The provision has support in principle from health care insurers and providers, but the devil is in the details, and the language in the House bill is drawing fire from both America's Health Insurance Plans and the Blue Cross Blue Shield Association.

H.R. 3162, the Children's Health and Medicare Protection Act, includes a provision that would provide funding for a new health care effectiveness research agency. The legislation passed the House on August 1 (see story above).

The agency would be part of the Agency for Healthcare Research and Quality, a unit of the U.S. Department of Health and Human Services, which already backs some health care quality and efficiency research.

The H.R. 3162 provision would draw $300 million in funding for the agency from the beleaguered Medicare Trust Fund for the first three fiscal years. The government then would collect $375 million from the Medicare Trust Fund, employer-sponsored health plans and other private insurance plans to pay for the effectiveness comparison program.

Rep. Jim McCrery, R-La., the senior Republican on the House Ways and Means Committee, called the health care effectiveness agency tax provision a "stealth tax increase that will drain money from the Medicare trust fund and increase taxes on every American with a health insurance plan."

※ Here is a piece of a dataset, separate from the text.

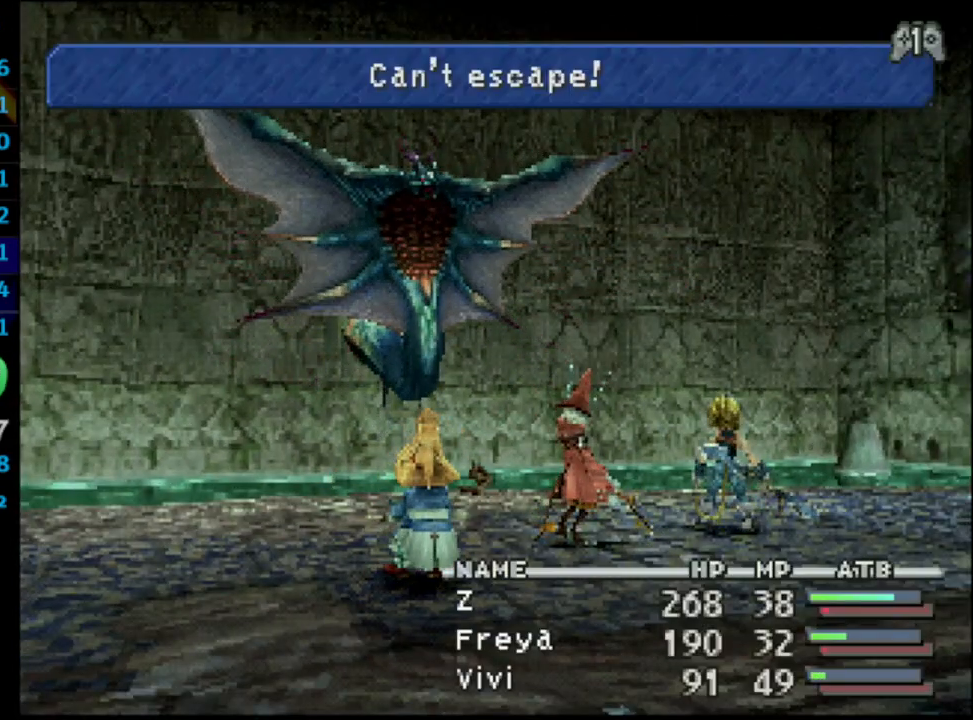
{"buttons": [], "left_stick": "center", "right_stick": "center", "events": []}
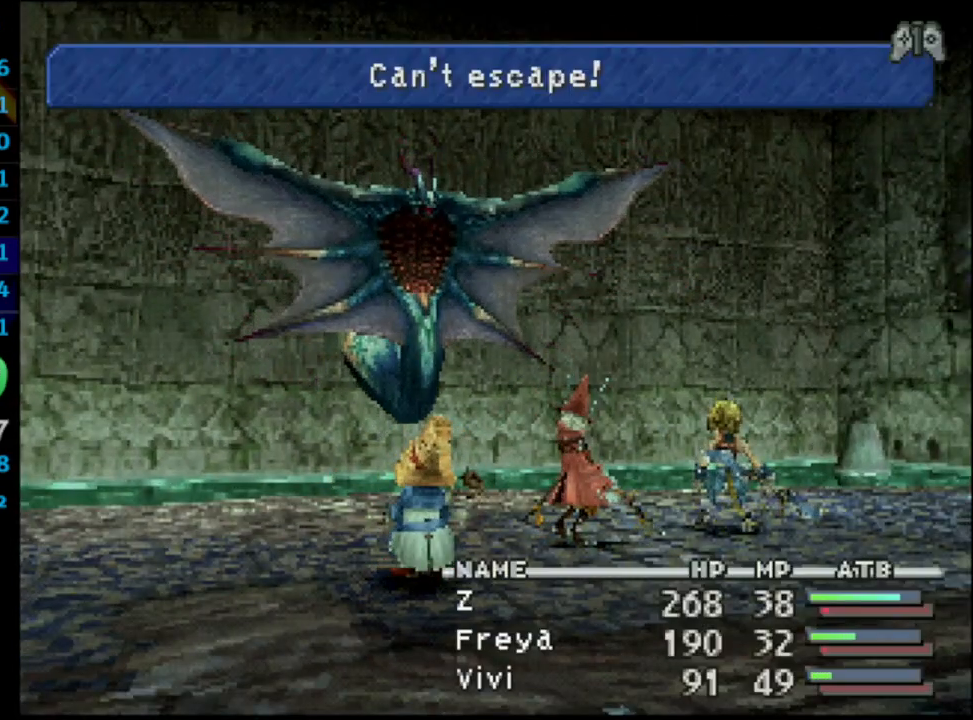
{"buttons": [], "left_stick": "center", "right_stick": "center", "events": []}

Mohit Ghose, a spokesman for America's Health Insurance Plans, Washington, says AHIP has supported the idea of creating an independent health care effectiveness comparison entity.

AHIP also supports the idea of government agencies working with private organizations to undertake the effectiveness analysis, Ghose says. "But we believe the funding should come from all parts of the health care sector and not be limited to health insurance plans," he adds.

AHIP believes the entity "should be truly independent" and not housed in an existing government agency, Ghose says.

Alissa Fox, Blue Cross Blue Shield Association vice president of legislative and regulatory policy, said the group has the same concerns. "BCBSA opposes an all-payer assessment to fund a government-run comparative effectiveness initiative."

The trade group does support creation of an independent comparative effectiveness institute funded by assessments on all private coverage–insured and self-funded–and public health care coverage such as Medicare, Medicaid and other government programs.

"An independent entity will help ensure research findings remain apolitical and are based on sound science," Fox says.

Sen. Hillary Clinton, D-N.Y., put the effectiveness comparison entity idea in an amendment to the Medicare Modernization Act of 2003, according to Ira Loss, a health care analyst at Washington Analysis, Washington. Although the MMA was signed into law, the comparison entity provision was never funded, Loss says.